Die Stichworte zu diesem Text tippe ich in mein Telefon, während ich von Tokio nach München fliege. Nach verzweifelten Sichten des Filmangebots habe ich quasi als resignativen Akt „Köln 75“ ausgewählt. Der Film erzählt die Geschichte wie die damals 18-jährige Vera Brandes Keith Jarretts berühmtes „Köln Concert“ organisiert. Der Film ist so medioker wie erwartet, aber dann trotzdem nicht so schlecht wie gedacht. In den Sequenzen zwischen all dem Klamauk und sinnlosen Rumgerenne, wie man es nicht anders von einem deutschen Film erwartet, finden sich immer wieder irritierend nachdenkliche Momente, in denen uns entweder der Keith-Jarrett-Charakter oder der Musikjournalist (der als erklärender Erzähler fungiert), die Welt und Musik erkoren wollen – ich bleibe an dem Moment hängen, an dem Keith Jarrett über Stille philosophiert, was nichts anderes bedeutet, als dass er sie sich wünscht. Was natürlich einleuchtet für „ihn“ als Künstler. Ich aber muss aber an meine Mutter denken, die am liebsten den ganzen Tag Stille hätte, nicht als Zustand, um ihre Kreativität zu stimulieren, wie es hier im Film gemeint ist, sondern als Idealzustand ihrer Welt. Und sie ist damit sicherlich nicht allein, sehr viele Menschen sehnen sich nach permanenter Stille. Denn Geräusche, Stimmen sind für sie der Anfang von potenziellen Problemen.
So unterschiedlich sind wir Menschen. Andere, und da zähle ich mich dazu, sind stetig auf der Suche nach Sounds und Stimmen und den interessanten Gedanken in diesen (um Frank Spilker zu zitieren).

Fuji (Photos: Sarah Szczesny)

Der Flug führt diesmal übrigens zum ersten Mal nicht gen Westen zurück aus Japan, sondern gen Osten, also über Alaska, Kanada und die Arktis. Was insofern bemerkenswert ist, da man ja, wenn man aus Japan abfliegt, am gleichen Tag in Deutschland landet, da man (so die bisherige Logik) mit dem Tag reist. Wieso wir diesmal aber offensichtlich andersherum gereist sind und trotzdem am gleichen Tag ankommen, erscheint mir zumindest gerade jetzt, tief in der Nacht, wie ein Rätsel. Aufklärung wird gerne erfahren. Muss aber auch nicht sein, schließlich ist ja der Großteil unserer Existenz und des Universums und überhaupt ein Rätsel und wird es bleiben.

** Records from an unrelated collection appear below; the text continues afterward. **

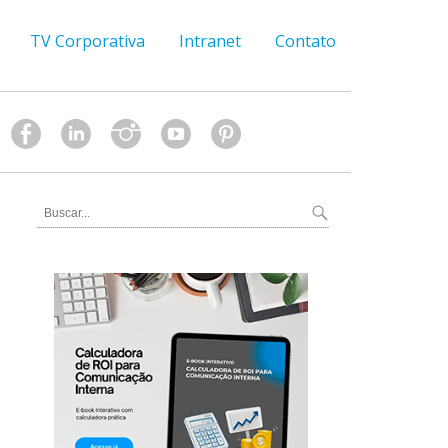
TV Corporativa
Intranet
Contato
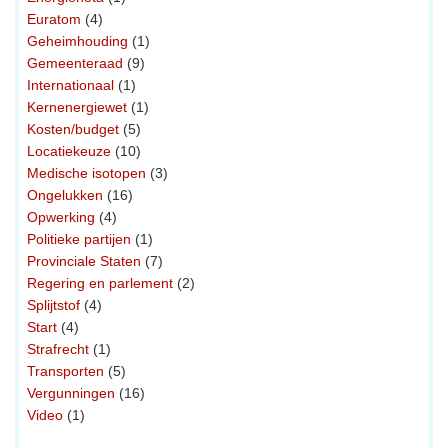
Euratom
(4)
Geheimhouding
(1)
Gemeenteraad
(9)
Internationaal
(1)
Kernenergiewet
(1)
Kosten/budget
(5)
Locatiekeuze
(10)
Medische isotopen
(3)
Ongelukken
(16)
Opwerking
(4)
Politieke partijen
(1)
Provinciale Staten
(7)
Regering en parlement
(2)
Splijtstof
(4)
Start
(4)
Strafrecht
(1)
Transporten
(5)
Vergunningen
(16)
Video
(1)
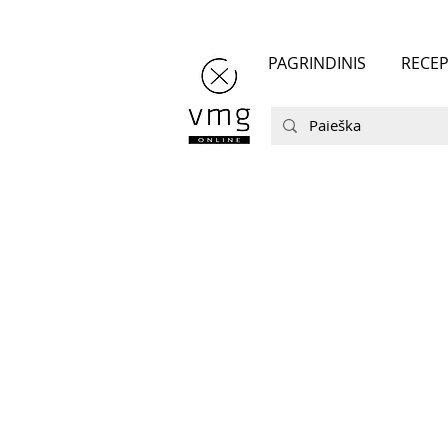
PAGRINDINIS
RECEP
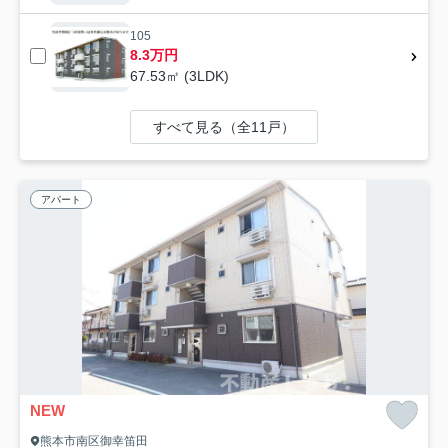
105
8.3万円
67.53㎡ (3LDK)
すべて見る（全11戸）
アパート
NEW
熊本市南区御幸笛田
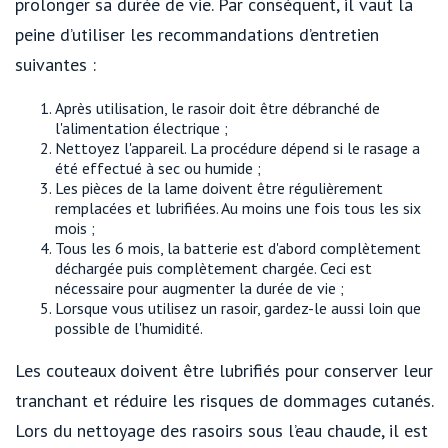
prolonger sa durée de vie. Par conséquent, il vaut la
peine d’utiliser les recommandations d’entretien
suivantes :
Après utilisation, le rasoir doit être débranché de
l'alimentation électrique ;
Nettoyez l'appareil. La procédure dépend si le rasage a
été effectué à sec ou humide ;
Les pièces de la lame doivent être régulièrement
remplacées et lubrifiées. Au moins une fois tous les six
mois ;
Tous les 6 mois, la batterie est d'abord complètement
déchargée puis complètement chargée. Ceci est
nécessaire pour augmenter la durée de vie ;
Lorsque vous utilisez un rasoir, gardez-le aussi loin que
possible de l'humidité.
Les couteaux doivent être lubrifiés pour conserver leur
tranchant et réduire les risques de dommages cutanés.
Lors du nettoyage des rasoirs sous l’eau chaude, il est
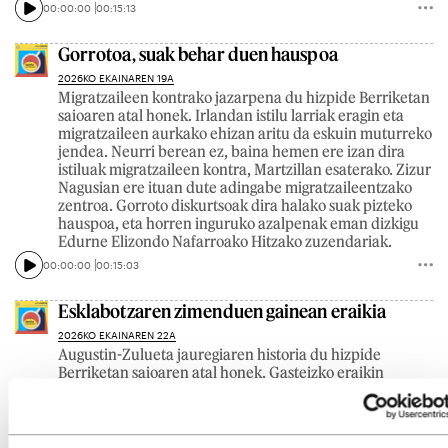
00:00:00
00:15:13
Gorrotoa, suak behar duen hauspoa
2026KO EKAINAREN 19A
Migratzaileen kontrako jazarpena du hizpide Berriketan
saioaren atal honek. Irlandan istilu larriak eragin eta
migratzaileen aurkako ehizan aritu da eskuin muturreko
jendea. Neurri berean ez, baina hemen ere izan dira
istiluak migratzaileen kontra, Martzillan esaterako. Zizur
Nagusian ere ituan dute adingabe migratzaileentzako
zentroa. Gorroto diskurtsoak dira halako suak pizteko
hauspoa, eta horren inguruko azalpenak eman dizkigu
Edurne Elizondo Nafarroako Hitzako zuzendariak.
00:00:00
00:15:03
Esklabotzaren zimenduen gainean eraikia
2026KO EKAINAREN 22A
Augustin-Zulueta jauregiaren historia du hizpide
Berriketan saioaren atal honek. Gasteizko eraikin
horretan Arabako Arte Ederren Museoa dago orain. XX.
mende hasieran eraiki zuten Elvira Zuluetak eskatuta.
Elvira Zulueta esklabista baten alaba zen, eta esklaboen
lepotik lortutako dirua jaso zuen herentzian. Are, diru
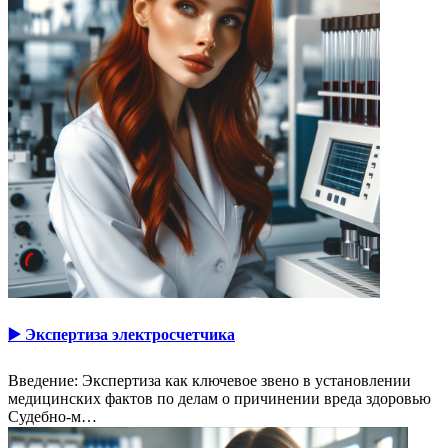
▶️ Экспертиза электросчетчика
Введение: Экспертиза как ключевое звено в установлении
медицинских фактов по делам о причинении вреда здоровью
Судебно-м…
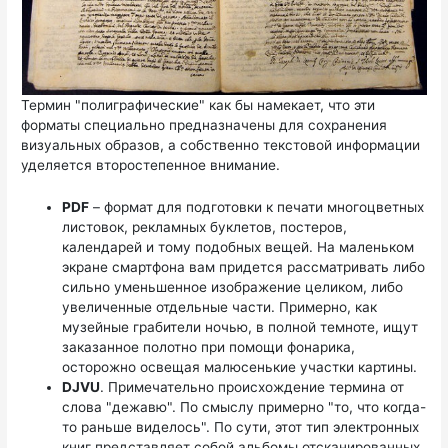
Термин "полиграфические" как бы намекает, что эти
форматы специально предназначены для сохранения
визуальных образов, а собственно текстовой информации
уделяется второстепенное внимание.
PDF
– формат для подготовки к печати многоцветных
листовок, рекламных буклетов, постеров,
календарей и тому подобных вещей. На маленьком
экране смартфона вам придется рассматривать либо
сильно уменьшенное изображение целиком, либо
увеличенные отдельные части. Примерно, как
музейные грабители ночью, в полной темноте, ищут
заказанное полотно при помощи фонарика,
осторожно освещая малюсенькие участки картины.
DJVU
. Примечательно происхождение термина от
слова "дежавю". По смыслу примерно "то, что когда-
то раньше виделось". По сути, этот тип электронных
книг представляет собой альбомы отсканированных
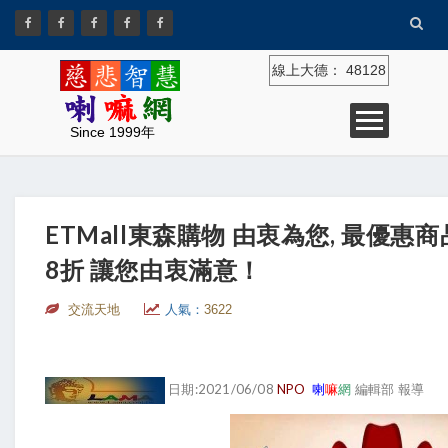
線上大德：
48128
Since 1999年
ETMall東森購物 由衷為您, 最優惠
8折 讓您由衷滿意！
交流天地
人氣：
3622
日期:2021/06/08
NPO
喇
嘛
網
編輯部 報導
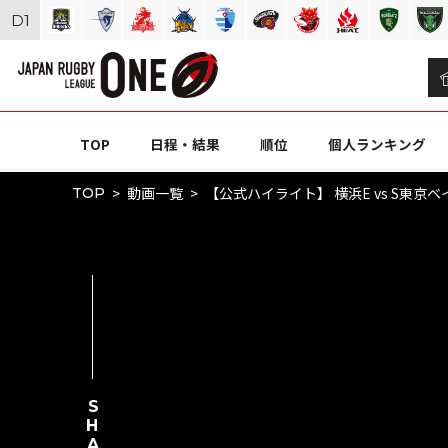
D
1
TOP
日程・結果
順位
個人ランキング
動画一覧
【公式ハイライト】 横浜E vs S東京ベイ｜
TOP
SHARE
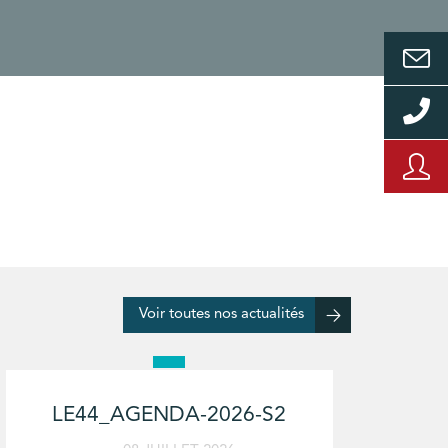
Voir toutes nos actualités
LE44_AGENDA-2026-S2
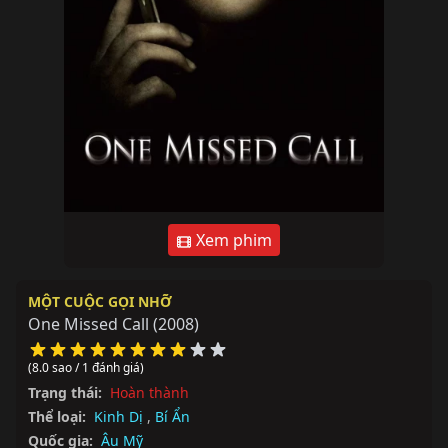
Xem phim
MỘT CUỘC GỌI NHỠ
One Missed Call
(2008)
(8.0 sao / 1 đánh giá)
Trạng thái:
Hoàn thành
Thể loại:
Kinh Dị
,
Bí Ẩn
Quốc gia:
Âu Mỹ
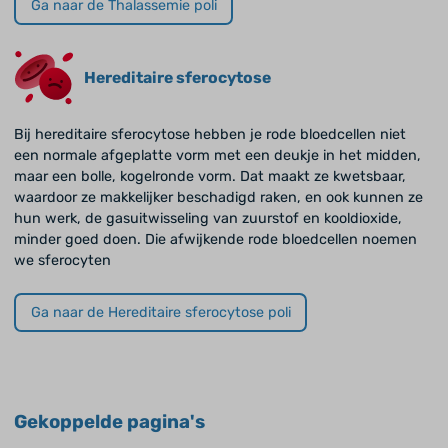
Ga naar de Thalassemie poli
Hereditaire sferocytose
Bij hereditaire sferocytose hebben je rode bloedcellen niet
een normale afgeplatte vorm met een deukje in het midden,
maar een bolle, kogelronde vorm. Dat maakt ze kwetsbaar,
waardoor ze makkelijker beschadigd raken, en ook kunnen ze
hun werk, de gasuitwisseling van zuurstof en kooldioxide,
minder goed doen. Die afwijkende rode bloedcellen noemen
we sferocyten
Ga naar de Hereditaire sferocytose poli
Gekoppelde pagina's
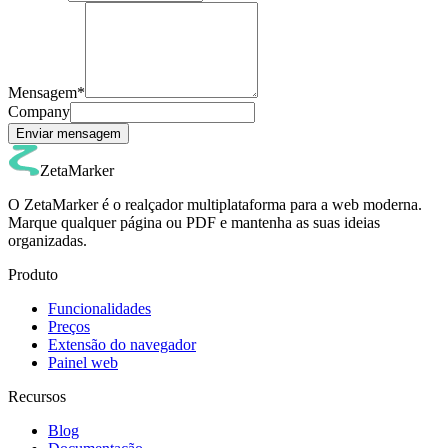
Mensagem
*
Company
Enviar mensagem
ZetaMarker
O ZetaMarker é o realçador multiplataforma para a web moderna.
Marque qualquer página ou PDF e mantenha as suas ideias
organizadas.
Produto
Funcionalidades
Preços
Extensão do navegador
Painel web
Recursos
Blog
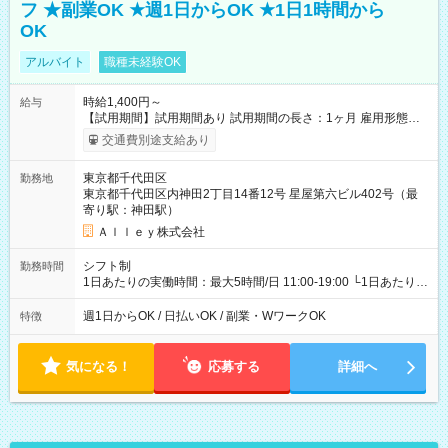
フ ★副業OK ★週1日からOK ★1日1時間から
OK
アルバイト
職種未経験OK
時給1,400円～
給与
【試用期間】試用期間あり 試用期間の長さ：1ヶ月 雇用形態、
給与は本採用時と同じです。
交通費別途支給あり
東京都千代田区
勤務地
東京都千代田区内神田2丁目14番12号 星屋第六ビル402号（最
寄り駅：神田駅）
Ａｌｌｅｙ株式会社
シフト制
勤務時間
1日あたりの実働時間：最大5時間/日 11:00-19:00 └1日あたりの
実働時間：1-5時間 └上記の時間帯内であれば、いつでも勤務可
能！ └平日・土曜日の中で、お好きな曜日でご勤務いただけま
週1日からOK / 日払いOK / 副業・WワークOK
特徴
す！ 【シフト例】 ・11:00～14:00 ・16:30～19:00 ・13:00～
18:00 などのように、自由な働き方が可能なお仕事です！
気になる！
応募する
詳細へ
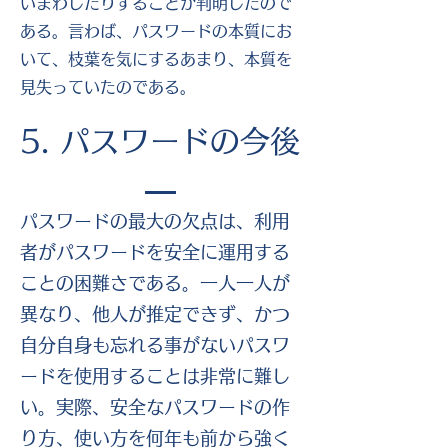
いまわしたりすることが判明したので
ある。言わば、パスワードの本質にお
いて、枝葉を気にするあまり、本質を
見失っていたのである。
5. パスワードの今後
パスワードの最大の欠点は、利用
者がパスワードを安全に運用する
ことの困難さである。一人一人が
異なり、他人が推定できず、かつ
自分自身も忘れる事がないパスワ
ードを使用することは非常に難し
い。実際、安全なパスワードの作
り方、使い方を何年も前から強く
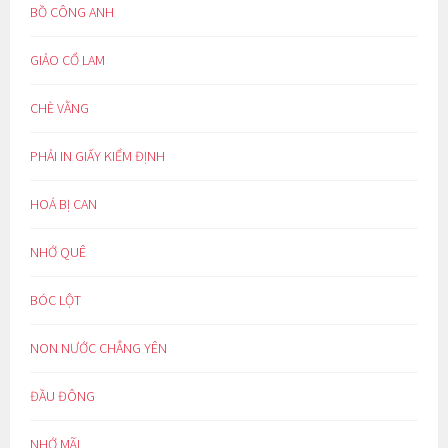
BỒ CÔNG ANH
GIẢO CỔ LAM
CHÈ VẰNG
PHẢI IN GIẤY KIỂM ĐỊNH
HOÁ BỊ CAN
NHỚ QUÊ
BÓC LỘT
NON NƯỚC CHẲNG YÊN
ĐẦU ĐÔNG
NHỚ MÃI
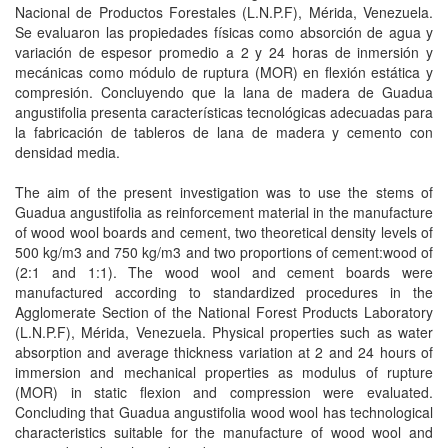
Nacional de Productos Forestales (L.N.P.F), Mérida, Venezuela.
Se evaluaron las propiedades físicas como absorción de agua y
variación de espesor promedio a 2 y 24 horas de inmersión y
mecánicas como módulo de ruptura (MOR) en flexión estática y
compresión. Concluyendo que la lana de madera de Guadua
angustifolia presenta características tecnológicas adecuadas para
la fabricación de tableros de lana de madera y cemento con
densidad media.
The aim of the present investigation was to use the stems of
Guadua angustifolia as reinforcement material in the manufacture
of wood wool boards and cement, two theoretical density levels of
500 kg/m3 and 750 kg/m3 and two proportions of cement:wood of
(2:1 and 1:1). The wood wool and cement boards were
manufactured according to standardized procedures in the
Agglomerate Section of the National Forest Products Laboratory
(L.N.P.F), Mérida, Venezuela. Physical properties such as water
absorption and average thickness variation at 2 and 24 hours of
immersion and mechanical properties as modulus of rupture
(MOR) in static flexion and compression were evaluated.
Concluding that Guadua angustifolia wood wool has technological
characteristics suitable for the manufacture of wood wool and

Negativer Effekt der Flugroute: uns bleibt ein letzter sehnsüchtiger Blick auf den Fuji verweht. Deswegen seien an dieser Stelle eine besonders schöne Aufnahmen geteilt.

Ich möchte diesen Artikel, der final geschrieben wurde, während ich alle auf meiner Japanreise gekauften Platten gehört habe (was Keith sicherlich sehr gefreut hätte, da er ein großes Herz für obskure Musik hatte), mit diesem Link zu einem Beitrag von Kaput-Grafiker und DJ Christian D enden, der Jonnie Wilkes aka DJ Wilkes 2025 zehn Fragen stellte, illustriert von einer Collage von Sarah Szczesny, auf der Christian Jonnie auf die Backe küsst:

Meine Lieblingsantwort ist jene auf die Frage, ob es eine Platte gibt, die er jede Nacht spielen könnte: „Keine passt jede Nacht. Nein. Du musst wissen, ich hatte schon wirklich sehr seltsame Nächte in meinem Leben.“
Ich denke, das können wir alle zum Glück unterschreiben – und das ist ja auch das Tolle am Leben. Auf dass wir mehr solcher seltsamen Nächte und auch Tage zusammen erleben dürfen.